» Activity list:
1. From the essay about being sick with the flu, write out the passage that begins at the words "I have lived with" and stops after the words "circumstance, all on my own.".
2. Answer these questions using the essay about being sick with the flu:
(a) For how many days had the writer been down and out with the flu?
(b) How long had the writer's headache lasted?
(c) What belief about being a burden has the writer lived with?
3. Carry on the essay about being sick with the flu from its final sentence.

Page text Start Marker

Today is the first day in five of being down and out with the FLU that I have felt “mostly” human again. I’ve had a headache that has lasted for days. My body felt like I was the chosen target at the fifth grade dodge ball game, chased after by the come and go fever. I have felt beat up, aching and chilled. It has been years since I have felt like this. And so, of course, I complain to God, “why God? Why now, why am I sick now, when I have already been so ‘needy’ because of my grief. Why, just when I was starting to feel more productive, and more like a human again. Now this.” 

“It’s not okay to need this much help!…or at least that is what I have lived the majority of my life believing. It’s not okay to need help. But is this belief that I have long held on to the truth? It is what glorifies God and is it what’s best for me? 

I have lived with the belief that I should not be a burden on anyone. And that asking for help is burdensome to others. I should be ABLE; able to handle whatever comes my way, all on my own. And believe me, I wanted to be strong. I wanted to be resilient. I wanted to be courageous, and confident in my own ability to plow through any circumstance, all on my own.

Page text End Marker
Given information Start Marker

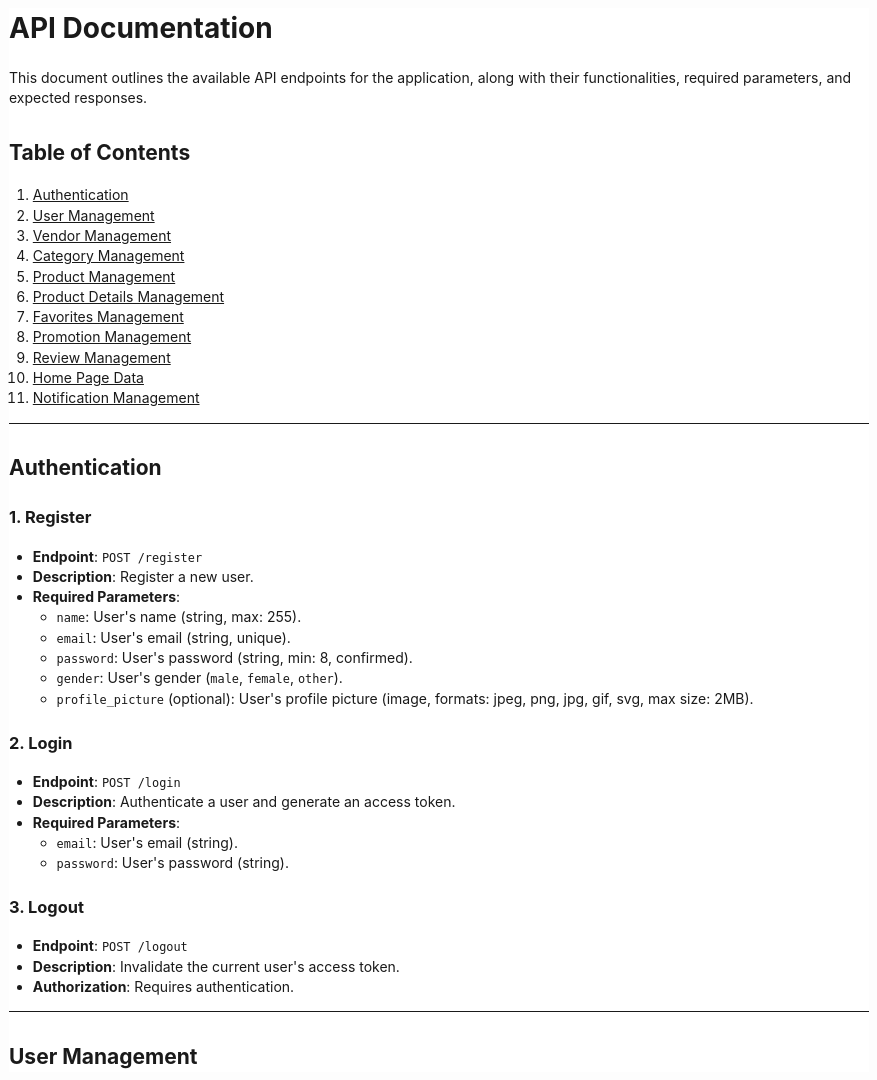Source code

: # API Documentation

This document outlines the available API endpoints for the application, along with their functionalities, required parameters, and expected responses.

## Table of Contents

1. [Authentication](#authentication)
2. [User Management](#user-management)
3. [Vendor Management](#vendor-management)
4. [Category Management](#category-management)
5. [Product Management](#product-management)
6. [Product Details Management](#product-details-management)
7. [Favorites Management](#favorites-management)
8. [Promotion Management](#promotion-management)
9. [Review Management](#review-management)
10. [Home Page Data](#home-page-data)
11. [Notification Management](#notification-management)

---

## Authentication

### 1. Register
- **Endpoint**: `POST /register`
- **Description**: Register a new user.
- **Required Parameters**:
  - `name`: User's name (string, max: 255).
  - `email`: User's email (string, unique).
  - `password`: User's password (string, min: 8, confirmed).
  - `gender`: User's gender (`male`, `female`, `other`).
  - `profile_picture` (optional): User's profile picture (image, formats: jpeg, png, jpg, gif, svg, max size: 2MB).

### 2. Login
- **Endpoint**: `POST /login`
- **Description**: Authenticate a user and generate an access token.
- **Required Parameters**:
  - `email`: User's email (string).
  - `password`: User's password (string).

### 3. Logout
- **Endpoint**: `POST /logout`
- **Description**: Invalidate the current user's access token.
- **Authorization**: Requires authentication.

---

## User Management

Given information End Marker

» Answers to this exercise:
1.
I have lived with the belief that I should not be a burden on anyone. And that asking for help is burdensome to others. I should be ABLE; able to handle whatever comes my way, all on my own. And believe me, I wanted to be strong. I wanted to be resilient. I wanted to be courageous, and confident in my own ability to plow through any circumstance, all on my own.

2.
(a) Five days.
(b) For days.
(c) That they should not be a burden on anyone, and that asking for help is burdensome to others.

3.
In recent days God exposed the brokenness in this web of thinking. In fact it has become quite a tangled web, of mostly wanting to rely on no one but myself to make things happen. I have believed that through my own grit and sheer intensity I can get where I want to go…all on my own. I struggle to accept help. I struggle to accept help graciously. 

But when the FLU hits, on top of grieving, and navigating a call of ministry, STRENGTH looks like accepting help. STRENGTH looks like saying, “I don’t know.” STRENGTH looks like not leaning on my own understanding. STRENGTH looks like trusting God to work out the details. STRENGTH looks like one step at a time, one day at a time.

God, in his goodness and desire to teach me,  has situated my life to be in need at some level. I need help in almost every area. I am not saying that he chose for me to be sick, but he is using it for my good, and for his glory. He is using it to expose a deep seated belief that I don’t want to be a burden on anyone and certainly do not want to be in need of help.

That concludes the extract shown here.